The queen will for a while yet, continue to have her representative in Kingstown as the Head of State of St Vincent and the Grenadines.

Queen Elizabeth
Dr Gonsalves wanted to replace the Queen's representative with a native-born president

That's after nearly 56% of those who turned out for Wednesday's referendum voted against a proposed new constitution.

Preliminary results revealed that 43% supported the draft document that would have seen the British monarch replaced with a president chosen by the parliament.

The government of Prime Minister Ralph Gonsalves needed a two-thirds majority for the change to take effect.

The results show that the "No" vote dominated in thirteen of the fifteen constituencies.

Buoyed by the referendum results, New Democratic Party leader Arnhim Eustace on Thursday urged the prime minister to call a fresh general election.

Code of conduct snubbed

The two opposition parties in Dominica have refused to sign an election code of conduct being pushed by the Dominica Christian Council and the Dominica Evangelical Association.

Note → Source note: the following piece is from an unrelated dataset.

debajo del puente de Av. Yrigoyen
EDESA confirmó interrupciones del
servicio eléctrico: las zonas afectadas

The governing Dominica Labour Party (DLP) has signed on to the document.

Both the United Workers Party (UWP) and the Dominica Freedom Party (DFP) say they support the code in principle.

However they are complaining about lack of access to state-owned Radio DBS, and have accused Prime Minister Roosevelt Skerrit of deliberately making the station inaccessible to the opposition.

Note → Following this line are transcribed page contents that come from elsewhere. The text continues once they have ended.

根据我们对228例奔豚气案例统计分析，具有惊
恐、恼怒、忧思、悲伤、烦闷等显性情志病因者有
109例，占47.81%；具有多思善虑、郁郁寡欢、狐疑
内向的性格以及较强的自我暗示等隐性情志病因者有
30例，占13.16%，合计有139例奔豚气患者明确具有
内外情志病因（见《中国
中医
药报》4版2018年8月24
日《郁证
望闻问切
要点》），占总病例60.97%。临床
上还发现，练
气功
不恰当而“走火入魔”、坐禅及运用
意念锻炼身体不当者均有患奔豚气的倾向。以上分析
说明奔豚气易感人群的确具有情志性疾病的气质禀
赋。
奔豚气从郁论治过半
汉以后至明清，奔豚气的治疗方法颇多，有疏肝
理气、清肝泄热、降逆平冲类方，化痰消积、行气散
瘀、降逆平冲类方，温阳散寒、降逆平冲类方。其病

Opposition Leader Ron Green says the UWP is considering taking court action to ensure that the party's message is heard on the national radio station.

Commonwealth defended

This weekend's biannual summit of the Commonwealth group of nations in Trinidad and Tobago has seen questions about the organisation's relevance resurfacing.

While some critics consider it a useless accident of history, born of Britain's imperial past, others argue it is a club worth joining.

The Director of the Royal Commonwealth Society, Danny Sriskandarajah, says the grouping which represents a quarter of the world's population is still very relevant today.

British Prime Minister Gordon Brown has said he wants the Commonwealth leaders meeting in Port of Spain to give a push to climate change negotiations.

Guyana involved in "save the rainforest" talks

Representatives from Guyana and Suriname are among eight nations straddling the Amazon basin who are meeting in a Brazilian city in the Amazon, Manuas, to discuss how to save the rainforest from deforestation and climate change.

Guyana wants to protect its portion of the Amazon

The one-day meeting was called by Brazilian President Luiz Inacio Lula da Silva.

It is also being attended by the French President, Nicolas Sarkozy, who is representing French Guiana.

The leaders hope to use the talks to further draw up a "common stance" for the 7-18 December UN climate change conference in the Danish capital, Copenhagen.

Investment funds move to collect debt

A British court has ordered Liberia to pay two Caribbean-registered investment funds more than $20 million for a debt that dates back to 1978.

The sum awarded to the firms, described as "vulture funds" by critics, is equivalent to about five per cent of the Liberian government's budget this year.

Liberia says it has no money to pay the debt back and has accused the firms of profiting from poverty.

The country is recovering from a 14-year civil war that ended in 2003.

The details of the case are still unclear, but it is thought Liberia borrowed $6.5 million from the US-based Chemical Bank in 1978 and that debt may have been resold a number of times.

The two funds requested London's High Court to grant a summary judgement in the case, making Liberia liable for the debt without the need for a full hearing.